WASHINGTON The U.S. military believes that Afghans support President Hamid Karzai's government in only a quarter of key areas of the country and that political will to tackle corruption "remains doubtful," according to a Pentagon assessment released on Wednesday.
The Pentagon described its 152-page report to Congress as a "sober" evaluation of progress in the more than 8-year-old war. In addition to shortfalls, it flagged gains like increased pressure on the Taliban and improved Afghan views of their own security.
Overall, it said there were real signs of progress.
Released ahead of Karzai's May 10-14 visit to Washington, the report put a spotlight on extensive U.S. concerns about the Afghan government as NATO tries to turn the tide in its battle against the Taliban.
Perceived corruption, U.S. officials say, is a persistent problem that undermines NATO efforts to win the confidence of Afghans and sideline the Taliban.
"While Afghanistan has achieved some progress on anti-corruption ... real change remains elusive and political will, in particular, remains doubtful," the report said.
The Pentagon said the population supports the Kabul-based government in only 29 of the 121 Afghan districts considered most strategically important in the war effort.
A senior defense official, speaking on condition of anonymity, said "a majority of the people are on the fence" in those areas.
"The objective is to move those people who are on the fence in the direction of the government," the official added.
Karzai has riled Washington in recent weeks by accusing Western countries and officials of perpetrating election fraud in Afghanistan, and by saying there was a fine line between cooperation and occupation.

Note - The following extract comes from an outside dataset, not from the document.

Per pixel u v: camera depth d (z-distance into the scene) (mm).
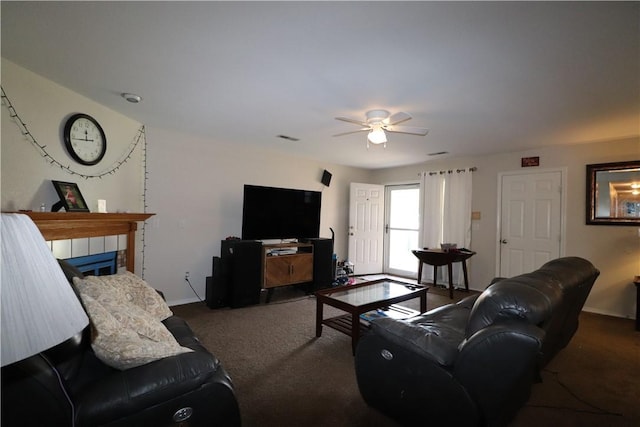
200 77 2363
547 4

The two countries have since sought to play down tensions, with U.S. President Barack Obama recently expressing confidence in Karzai's ability to stabilize his country.
Questions over the relationship come at an awkward time, when U.S.-led forces are preparing the biggest operation of the war to regain full control of the southern city of Kandahar, Karzai's home town and heartland of the Taliban.
PROGRESS AGAINST TALIBAN
The report cited a lack of trainers for Afghan police and army forces that could cast doubt on U.S. plans to hand over security authority to the Afghans. Obama wants Afghan forces to begin taking over security responsibility so U.S. troops can start a gradual withdrawal in mid-2011.
But the Pentagon also noted that Taliban insurgents were coming under "unprecedented pressure" leading to tension and sporadic dips in morale.
"From the insurgents' perspective, this strain has been compounded by the recent high-profile arrests of several Pakistan-based insurgent leaders by Pakistani authorities and removal of many Afghanistan-based commanders," it said.
It also flagged opinion polls showing that Afghan people believe that their security situation was improving, despite an increase in violence.
"After a number of years of things moving in the wrong direction ... we are no longer moving in the wrong direction and there are signs we are moving in the right direction," the senior U.S. defense official told reporters at the Pentagon.
Recent arrests by Pakistan of Afghan Taliban leaders, including the group's No. 2, Mullah Abdul Ghani Baradar, have "increased insurgent leaders' concern over the security of their safe havens" and created financial and logistical problems, the report said.
The senior U.S. defense official said the arrests have produced "a lot of concerned chatter" among Taliban sympathizers in Afghanistan, but added, "I've not seen anything to indicate ... that there is a leadership crisis in the Taliban."